Bien que l’esclavage ait été aboli en Tunisie depuis 1848, le trafic et l’exploitation des Subsahariens existe encore au pays du jasmin. Jeanne d’Arc, une Ivoirienne, qui aurait été «vendue» à son insu, raconte sa mésaventure.
Par Yüsra Nemlaghi
Fin 2013, la jeune femme a pris contact avec un Nigérien qui l’a aidée à venir en Tunisie, le temps de préparer un dossier de voyage et émigrer légalement en Europe. C’est du moins ce qui a été convenu, mais les choses ne se sont pas déroulés pas comme prévu, raconte Jeanne d’Arc dans une interview accordée jeudi dernier à « Maghreb Voices ».

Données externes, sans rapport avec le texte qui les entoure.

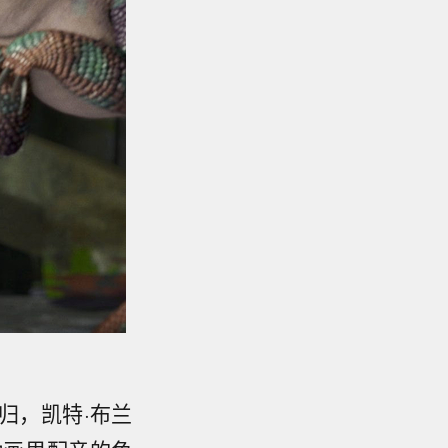
归，凯特·布兰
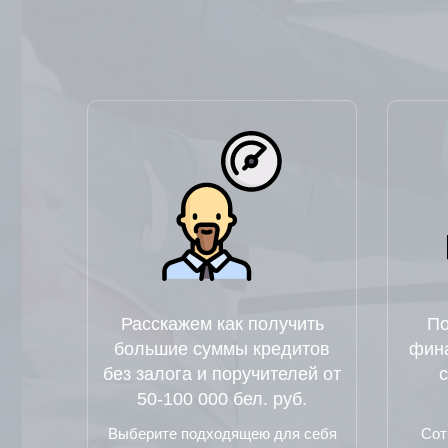
Расскажем как получить
По
большие суммы кредитов
фин
без залога и поручителей от
50-100 000 бел. руб.
Выберите подходящею для себя
Сот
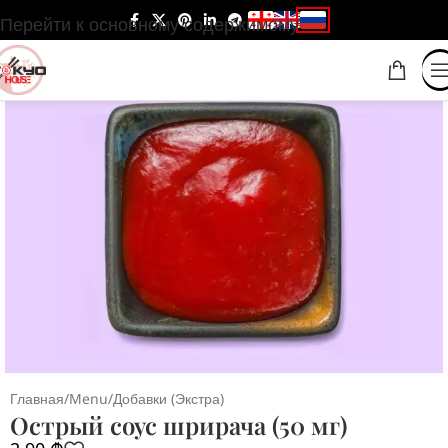
Перейти к основному содержимому
Главная
/
Menu
/
Добавки (Экстра)
Острый соус шрирача (50 мг)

Une fois en Tunisie, elle a été dirigée vers une maison où elle devait travailler pour une famille tunisienne. Lorsqu’elle a réclamé son salaire, ladite famille lui a répondu qu’elle n’allait pas la payer, car elle avait déjà donné 2.000 dinars tunisiens (DT) à l’intermédiaire.
Jeanne d’Arc s’est dit exploitée par un réseau de traite des êtres humains. «J’ai été vendue sans mon approbation. On vend un être humain pour cette somme d’argent», a-t-elle déploré, en assurant avoir subi plusieurs formes de racisme.
Jeanne d’Arc a finalement fui la famille qui l’a «achetée», après 5 mois de calvaire, pour rejoindre des personnes de sa communauté vivant en Tunisie. Depuis près d’un an, elle travaille dans un salon de coiffure au nord de Tunis avec une de ses compatriote qui a vécu une mésaventure similaire et qui a réussi à se faire une situation pour vivre dignement.
Contacté par Kapitalis, Jonathan Ouya, membre de l’Association des Ivoiriens de Tunisie (AIT), a indiqué que sa compatriote ne cherche pas à faire le buzz en relatant son histoire qui remonte maintenant à 5 ans, mais à apporter un témoignage dans le but d’encourager les Subsahariennes exploitées à fuir et à dénoncer les abus dont elles font l’objet.
«La loi a avancé en Tunisie et nos sœurs doivent porter plainte et ne plus se laisser faire. Le témoignage de Jeanne d’arc, qui vit aujourd’hui en Tunisie, doit les encourager et les pousser à se libérer. Personne n’a le droit d’exploiter un être humain», indique M. Ouya, en précisant que la jeune femme a motivé une demande pour régulariser ses papiers, aidée par le bureau du Haut commissariat des Nations unis à Tunis. On notera que sa demande a été rejeté en 2015 et qu’elle a relancé les procédures pour régulariser sa situation.
La même source a ajouté que son association est en contact permanent avec le Forum tunisien des droits économiques et sociaux (FTDES), qui lui vient en aide et qui alerte les autorités tunisiennes des abus constatés.